─── Supplied records

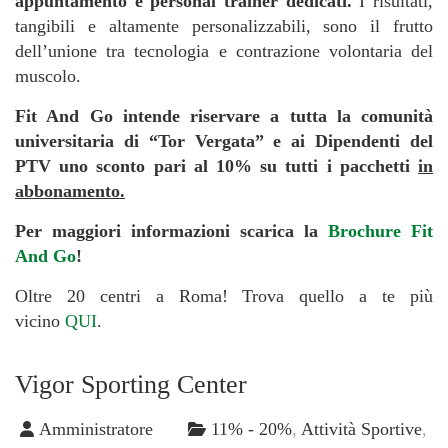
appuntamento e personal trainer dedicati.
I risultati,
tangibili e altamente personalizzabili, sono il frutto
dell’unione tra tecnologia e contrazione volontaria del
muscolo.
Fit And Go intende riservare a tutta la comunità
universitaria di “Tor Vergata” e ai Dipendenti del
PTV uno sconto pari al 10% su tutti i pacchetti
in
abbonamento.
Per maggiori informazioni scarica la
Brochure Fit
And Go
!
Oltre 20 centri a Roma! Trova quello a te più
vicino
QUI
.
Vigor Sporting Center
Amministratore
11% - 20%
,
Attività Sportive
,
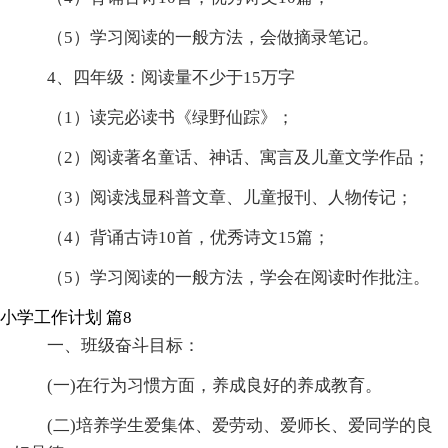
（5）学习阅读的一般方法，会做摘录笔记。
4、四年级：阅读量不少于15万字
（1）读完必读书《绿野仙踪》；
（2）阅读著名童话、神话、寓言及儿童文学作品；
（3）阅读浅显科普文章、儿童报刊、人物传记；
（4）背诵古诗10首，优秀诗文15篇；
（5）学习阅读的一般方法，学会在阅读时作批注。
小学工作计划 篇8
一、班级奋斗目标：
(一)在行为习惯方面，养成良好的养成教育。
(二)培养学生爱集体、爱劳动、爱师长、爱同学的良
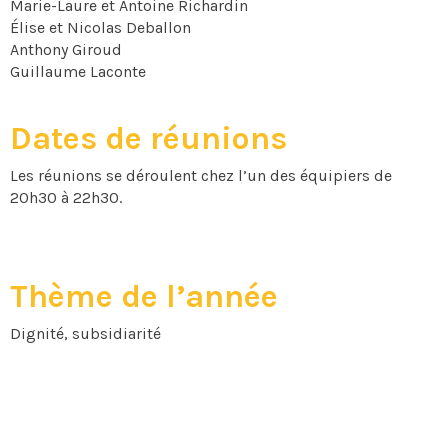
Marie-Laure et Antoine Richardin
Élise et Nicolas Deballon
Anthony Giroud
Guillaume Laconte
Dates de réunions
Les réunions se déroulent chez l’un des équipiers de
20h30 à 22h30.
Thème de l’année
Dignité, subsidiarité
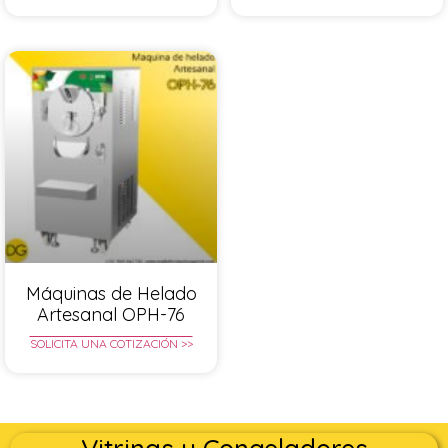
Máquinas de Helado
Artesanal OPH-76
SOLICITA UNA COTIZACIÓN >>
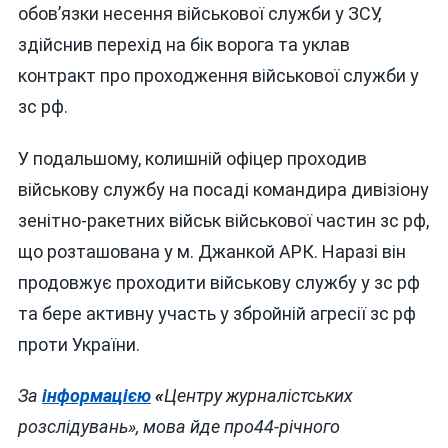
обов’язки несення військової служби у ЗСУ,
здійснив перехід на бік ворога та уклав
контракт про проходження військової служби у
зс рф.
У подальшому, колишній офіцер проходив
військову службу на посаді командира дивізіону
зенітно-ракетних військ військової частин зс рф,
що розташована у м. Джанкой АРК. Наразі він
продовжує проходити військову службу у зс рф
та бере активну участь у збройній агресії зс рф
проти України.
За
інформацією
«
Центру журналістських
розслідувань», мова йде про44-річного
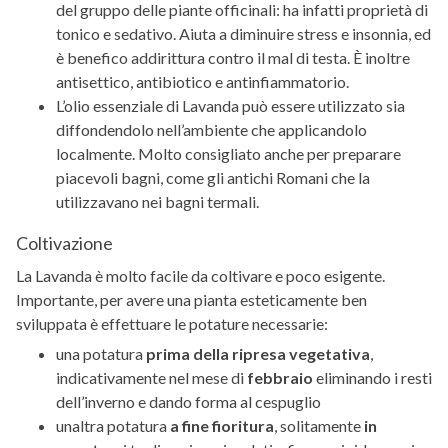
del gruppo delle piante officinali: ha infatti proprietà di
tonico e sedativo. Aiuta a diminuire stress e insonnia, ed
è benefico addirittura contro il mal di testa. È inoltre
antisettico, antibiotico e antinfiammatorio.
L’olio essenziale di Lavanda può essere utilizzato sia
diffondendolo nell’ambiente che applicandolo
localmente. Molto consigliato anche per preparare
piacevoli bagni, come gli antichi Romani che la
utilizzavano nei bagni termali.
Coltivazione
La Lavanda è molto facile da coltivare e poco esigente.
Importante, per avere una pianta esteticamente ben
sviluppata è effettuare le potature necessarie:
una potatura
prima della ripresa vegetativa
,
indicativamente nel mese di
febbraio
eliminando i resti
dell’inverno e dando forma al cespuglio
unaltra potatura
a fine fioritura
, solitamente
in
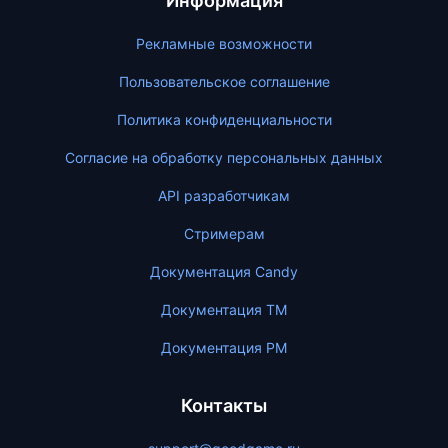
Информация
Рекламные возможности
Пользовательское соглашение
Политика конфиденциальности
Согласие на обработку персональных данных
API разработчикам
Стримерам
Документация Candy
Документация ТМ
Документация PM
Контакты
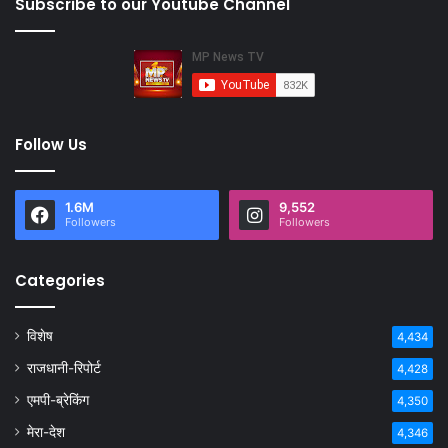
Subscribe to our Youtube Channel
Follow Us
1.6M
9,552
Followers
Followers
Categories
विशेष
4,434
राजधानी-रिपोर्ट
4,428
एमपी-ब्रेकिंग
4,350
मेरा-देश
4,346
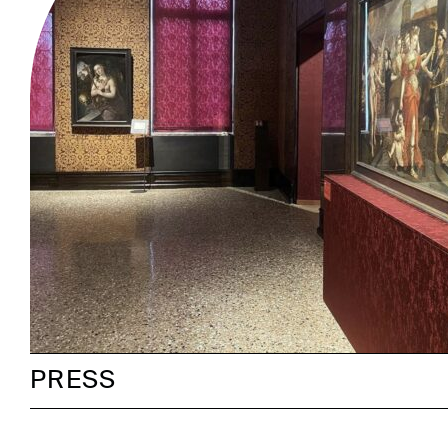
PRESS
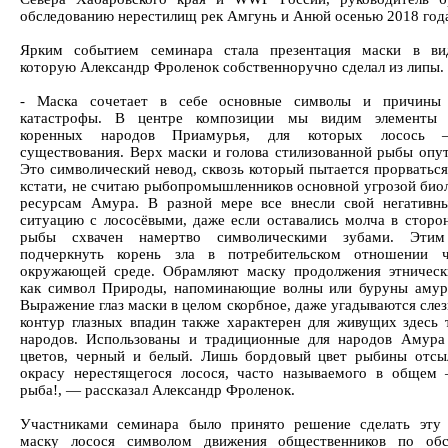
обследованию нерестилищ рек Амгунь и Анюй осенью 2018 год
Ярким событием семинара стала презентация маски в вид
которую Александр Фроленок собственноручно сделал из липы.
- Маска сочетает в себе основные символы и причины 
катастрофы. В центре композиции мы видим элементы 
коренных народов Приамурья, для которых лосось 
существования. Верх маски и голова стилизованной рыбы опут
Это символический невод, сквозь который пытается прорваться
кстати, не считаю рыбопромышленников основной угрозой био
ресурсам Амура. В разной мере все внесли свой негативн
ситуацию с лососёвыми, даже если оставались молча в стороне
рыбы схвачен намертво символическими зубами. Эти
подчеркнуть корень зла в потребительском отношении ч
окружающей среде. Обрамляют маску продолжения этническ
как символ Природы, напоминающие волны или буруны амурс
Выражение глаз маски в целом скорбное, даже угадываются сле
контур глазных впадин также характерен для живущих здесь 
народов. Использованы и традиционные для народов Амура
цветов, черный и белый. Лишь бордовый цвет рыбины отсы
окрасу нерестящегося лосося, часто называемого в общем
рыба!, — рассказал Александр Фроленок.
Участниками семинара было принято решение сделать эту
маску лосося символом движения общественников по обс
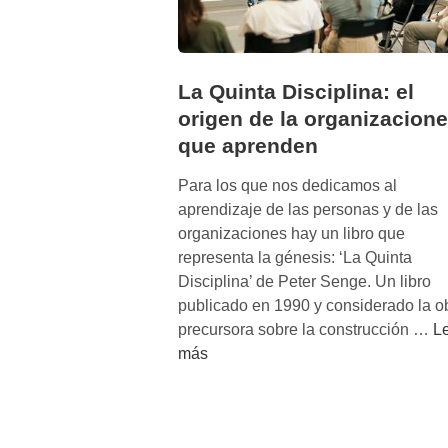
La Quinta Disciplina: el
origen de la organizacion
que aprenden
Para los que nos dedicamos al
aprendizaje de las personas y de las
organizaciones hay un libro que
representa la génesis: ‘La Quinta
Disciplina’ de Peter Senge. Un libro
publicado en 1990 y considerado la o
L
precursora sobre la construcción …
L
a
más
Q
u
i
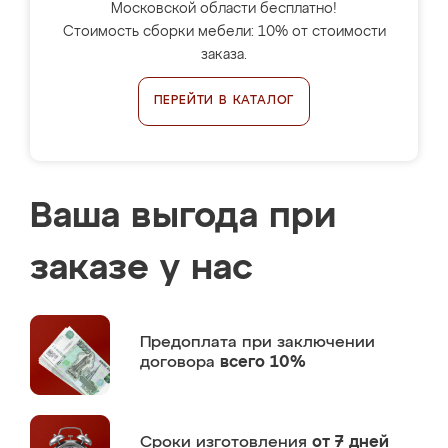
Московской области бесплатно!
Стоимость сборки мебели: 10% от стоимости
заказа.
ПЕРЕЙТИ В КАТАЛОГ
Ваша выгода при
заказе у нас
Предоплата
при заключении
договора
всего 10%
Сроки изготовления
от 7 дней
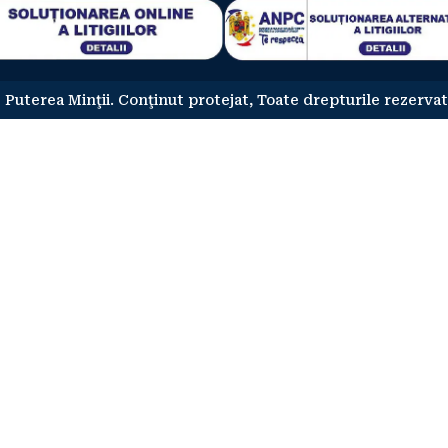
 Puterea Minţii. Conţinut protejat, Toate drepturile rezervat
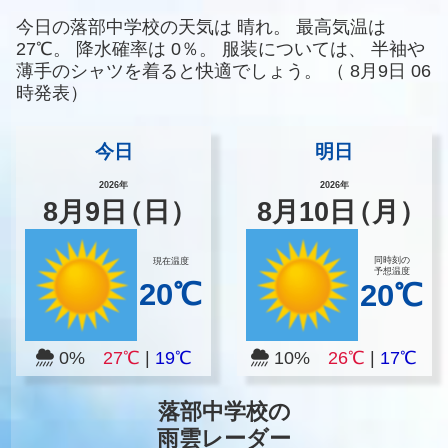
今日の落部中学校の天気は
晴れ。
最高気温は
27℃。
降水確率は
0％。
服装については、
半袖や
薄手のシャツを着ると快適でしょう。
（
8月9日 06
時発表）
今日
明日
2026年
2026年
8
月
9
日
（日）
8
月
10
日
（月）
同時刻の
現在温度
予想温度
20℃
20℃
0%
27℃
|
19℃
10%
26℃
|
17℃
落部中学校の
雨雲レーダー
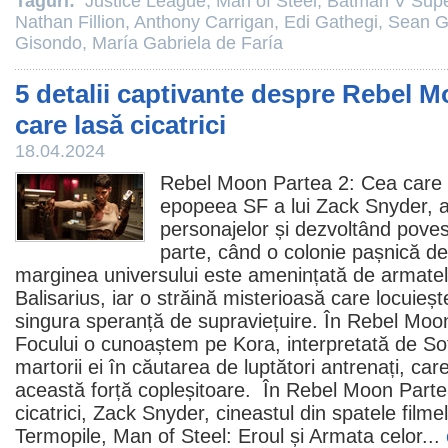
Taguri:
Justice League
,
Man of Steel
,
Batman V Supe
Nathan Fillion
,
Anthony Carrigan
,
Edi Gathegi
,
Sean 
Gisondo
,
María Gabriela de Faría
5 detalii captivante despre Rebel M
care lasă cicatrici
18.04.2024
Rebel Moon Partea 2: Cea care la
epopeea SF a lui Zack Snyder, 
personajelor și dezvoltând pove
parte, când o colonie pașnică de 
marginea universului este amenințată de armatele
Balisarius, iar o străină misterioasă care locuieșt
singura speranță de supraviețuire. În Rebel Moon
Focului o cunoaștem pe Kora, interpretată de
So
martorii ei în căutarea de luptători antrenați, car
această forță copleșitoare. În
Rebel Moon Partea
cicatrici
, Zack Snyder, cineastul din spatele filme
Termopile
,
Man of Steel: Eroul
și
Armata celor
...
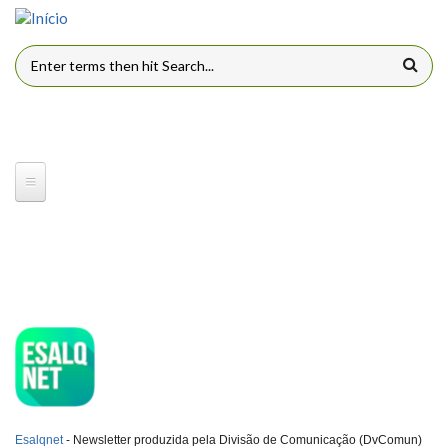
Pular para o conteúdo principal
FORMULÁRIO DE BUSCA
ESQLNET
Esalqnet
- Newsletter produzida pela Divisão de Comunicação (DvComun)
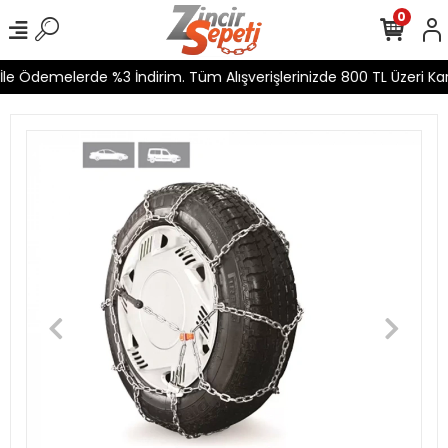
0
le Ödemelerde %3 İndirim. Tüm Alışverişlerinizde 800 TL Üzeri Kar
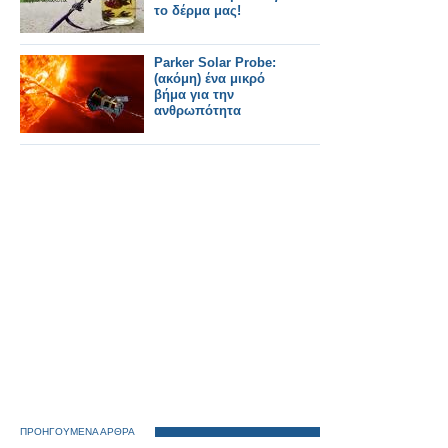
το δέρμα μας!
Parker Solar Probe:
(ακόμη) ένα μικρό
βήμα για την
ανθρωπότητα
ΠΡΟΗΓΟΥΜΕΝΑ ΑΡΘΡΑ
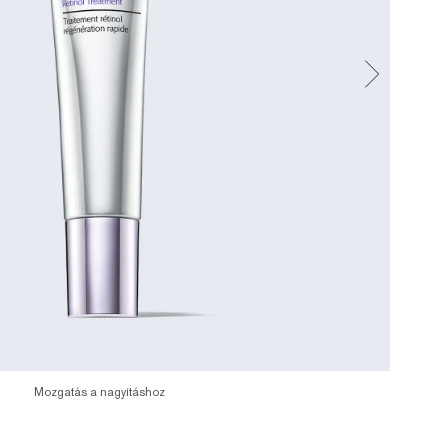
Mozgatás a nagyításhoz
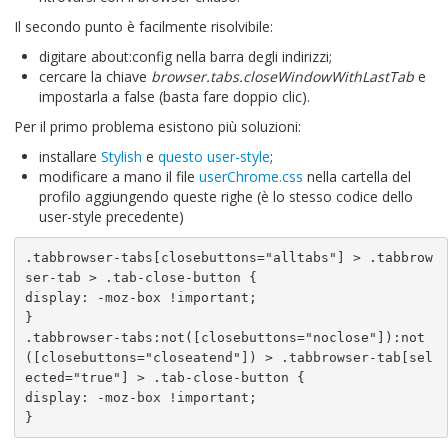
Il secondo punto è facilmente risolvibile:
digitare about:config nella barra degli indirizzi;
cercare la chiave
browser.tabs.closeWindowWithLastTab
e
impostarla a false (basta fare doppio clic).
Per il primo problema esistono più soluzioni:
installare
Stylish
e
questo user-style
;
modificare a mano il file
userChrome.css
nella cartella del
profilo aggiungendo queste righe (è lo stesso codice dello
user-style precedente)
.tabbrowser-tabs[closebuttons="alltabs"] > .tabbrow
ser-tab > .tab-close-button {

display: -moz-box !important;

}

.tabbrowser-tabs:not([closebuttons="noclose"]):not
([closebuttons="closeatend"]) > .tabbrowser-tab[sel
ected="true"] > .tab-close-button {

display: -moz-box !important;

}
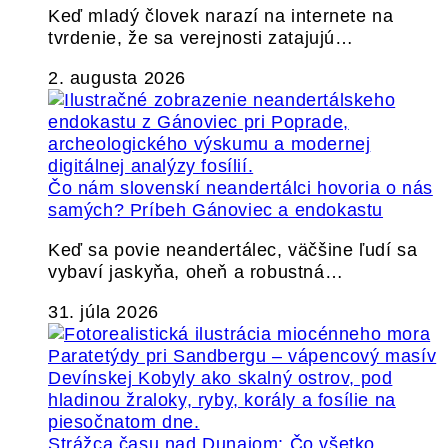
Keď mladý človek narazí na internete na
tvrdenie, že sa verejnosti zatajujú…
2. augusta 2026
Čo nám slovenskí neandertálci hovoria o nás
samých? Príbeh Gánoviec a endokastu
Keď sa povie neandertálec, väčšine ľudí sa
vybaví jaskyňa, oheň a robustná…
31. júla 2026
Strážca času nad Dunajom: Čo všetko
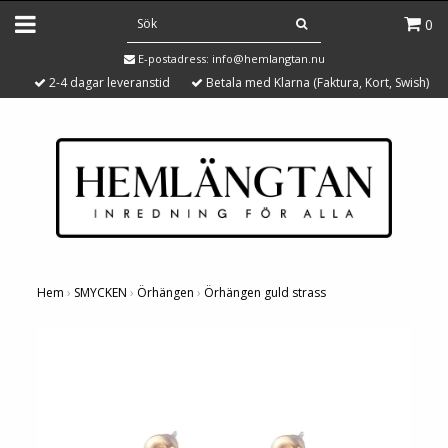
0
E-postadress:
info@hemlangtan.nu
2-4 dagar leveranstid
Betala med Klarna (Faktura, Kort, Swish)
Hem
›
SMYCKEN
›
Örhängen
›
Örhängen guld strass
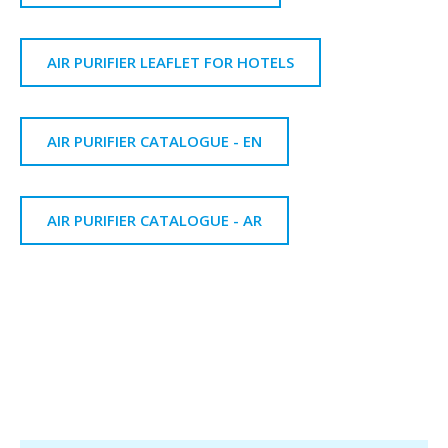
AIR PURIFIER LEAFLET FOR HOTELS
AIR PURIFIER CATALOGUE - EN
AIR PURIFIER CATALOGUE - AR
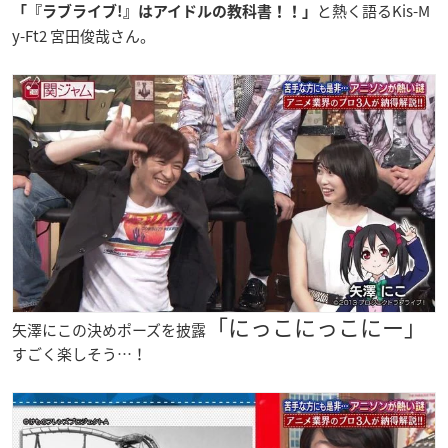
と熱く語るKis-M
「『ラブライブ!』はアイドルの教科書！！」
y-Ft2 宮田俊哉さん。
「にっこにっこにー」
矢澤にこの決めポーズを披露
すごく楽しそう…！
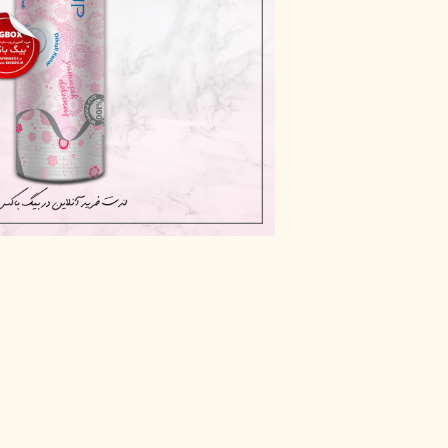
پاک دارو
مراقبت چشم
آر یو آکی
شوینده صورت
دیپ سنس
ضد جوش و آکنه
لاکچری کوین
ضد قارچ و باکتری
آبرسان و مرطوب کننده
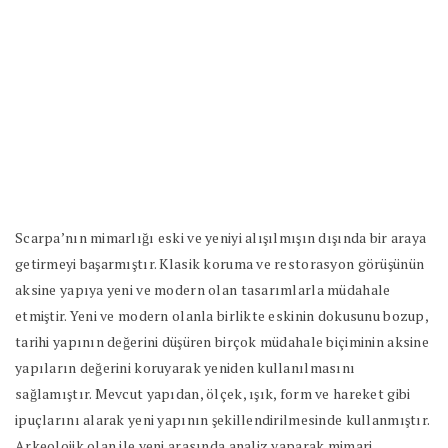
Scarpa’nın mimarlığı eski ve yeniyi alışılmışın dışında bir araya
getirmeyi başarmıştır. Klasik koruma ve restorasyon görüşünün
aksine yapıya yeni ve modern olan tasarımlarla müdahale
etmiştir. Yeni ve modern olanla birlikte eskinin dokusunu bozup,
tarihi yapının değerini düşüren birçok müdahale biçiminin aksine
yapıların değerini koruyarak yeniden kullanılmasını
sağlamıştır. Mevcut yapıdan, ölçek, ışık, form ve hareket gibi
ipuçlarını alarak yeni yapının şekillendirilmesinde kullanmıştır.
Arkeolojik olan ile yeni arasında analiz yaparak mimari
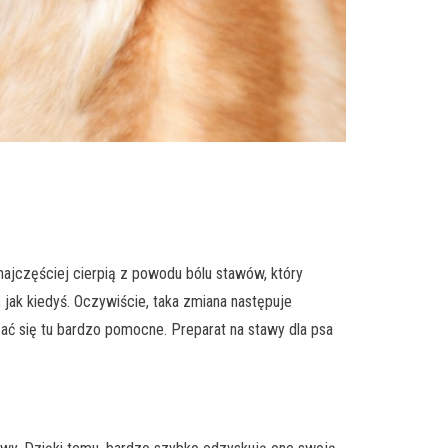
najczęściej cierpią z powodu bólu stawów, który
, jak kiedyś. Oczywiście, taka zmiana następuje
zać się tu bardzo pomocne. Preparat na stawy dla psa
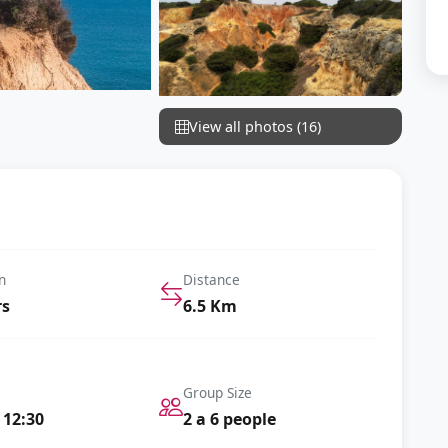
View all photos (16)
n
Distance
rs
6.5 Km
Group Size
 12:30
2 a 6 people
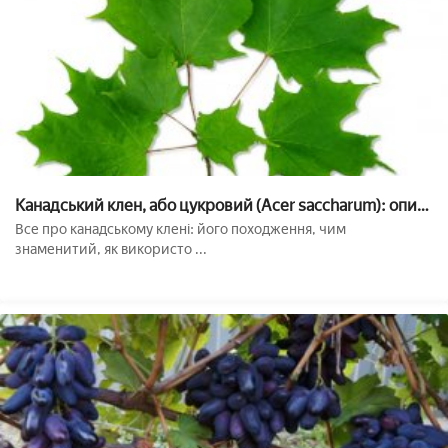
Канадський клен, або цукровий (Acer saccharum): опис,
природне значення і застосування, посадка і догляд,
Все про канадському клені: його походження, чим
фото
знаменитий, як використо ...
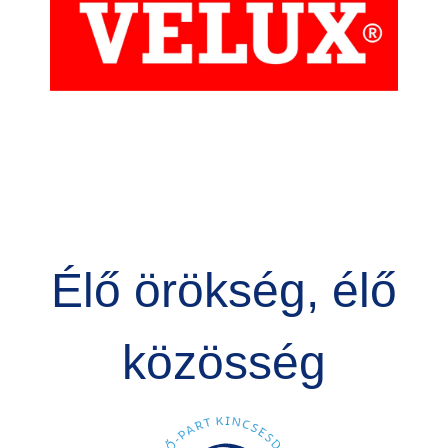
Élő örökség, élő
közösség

──────

* **How to complete this task**
Put the lines, starting at the one containing "Keď mladý človek narazí na internete na" and ending at the last line, into a JSON list with one string per line and no blank lines. Leave the pictures out.

* **Solution to the problem**
[
  "Keď mladý človek narazí na internete na",
  "tvrdenie, že sa verejnosti zatajujú…",
  "2. augusta 2026",
  "Čo nám slovenskí neandertálci hovoria o nás",
  "samých? Príbeh Gánoviec a endokastu",
  "Keď sa povie neandertálec, väčšine ľudí sa",
  "vybaví jaskyňa, oheň a robustná…",
  "31. júla 2026",
  "Strážca času nad Dunajom: Čo všetko",
  "0",
  "E-postadress:",
  "info@hemlangtan.nu",
  "2-4 dagar leveranstid",
  "Betala med Klarna (Faktura, Kort, Swish)",
  "Hem",
  "›",
  "SMYCKEN",
  "›",
  "Örhängen",
  "›",
  "Örhängen guld strass",
  "AIR PURIFIER LEAFLET FOR HOTELS",
  "AIR PURIFIER CATALOGUE - EN",
  "AIR PURIFIER CATALOGUE - AR",
  "と熱く語るKis-M",
  "「『ラブライブ!』はアイドルの教科書！！」",
  "y-Ft2 宮田俊哉さん。",
  "「にっこにっこにー」",
  "矢澤にこの決めポーズを披露",
  "すごく楽しそう…！",
  "پاک دارو",
  "مراقبت چشم",
  "آر یو آکی",
  "شوینده صورت",
  "دیپ سنس",
  "ضد جوش و آکنه",
  "لاکچری کوین",
  "ضد قارچ و باکتری",
  "آبرسان و مرطوب کننده",
  "Scarpa’nın mimarlığı eski ve yeniyi alışılmışın dışında bir araya",
  "getirmeyi başarmıştır. Klasik koruma ve restorasyon görüşünün",
  "aksine yapıya yeni ve modern olan tasarımlarla müdahale",
  "etmiştir. Yeni ve modern olanla birlikte eskinin dokusunu bozup,",
  "tarihi yapının değerini düşüren birçok müdahale biçiminin aksine",
  "yapıların değerini koruyarak yeniden kullanılmasını",
  "sağlamıştır. Mevcut yapıdan, ölçek, ışık, form ve hareket gibi",
  "ipuçlarını alarak yeni yapının şekillendirilmesinde kullanmıştır.",
  "Arkeolojik olan ile yeni arasında analiz yaparak mimari",
  "najczęściej cierpią z powodu bólu stawów, który",
  ", jak kiedyś. Oczywiście, taka zmiana następuje",
  "zać się tu bardzo pomocne. Preparat na stawy dla psa",
  "View all photos (16)",
  "n",
  "Distance",
  "rs",
  "6.5 Km",
  "Group Size",
  " 12:30",
  "2 a 6 people",
  "Канадський клен, або цукровий (Acer saccharum): опис,",
  "природне значення і застосування, посадка і догляд,",
  "Все про канадському клені: його походження, чим",
  "фото",
  "знаменитий, як використо ...",
  "Élő örökség, élő",
  "közösség"
]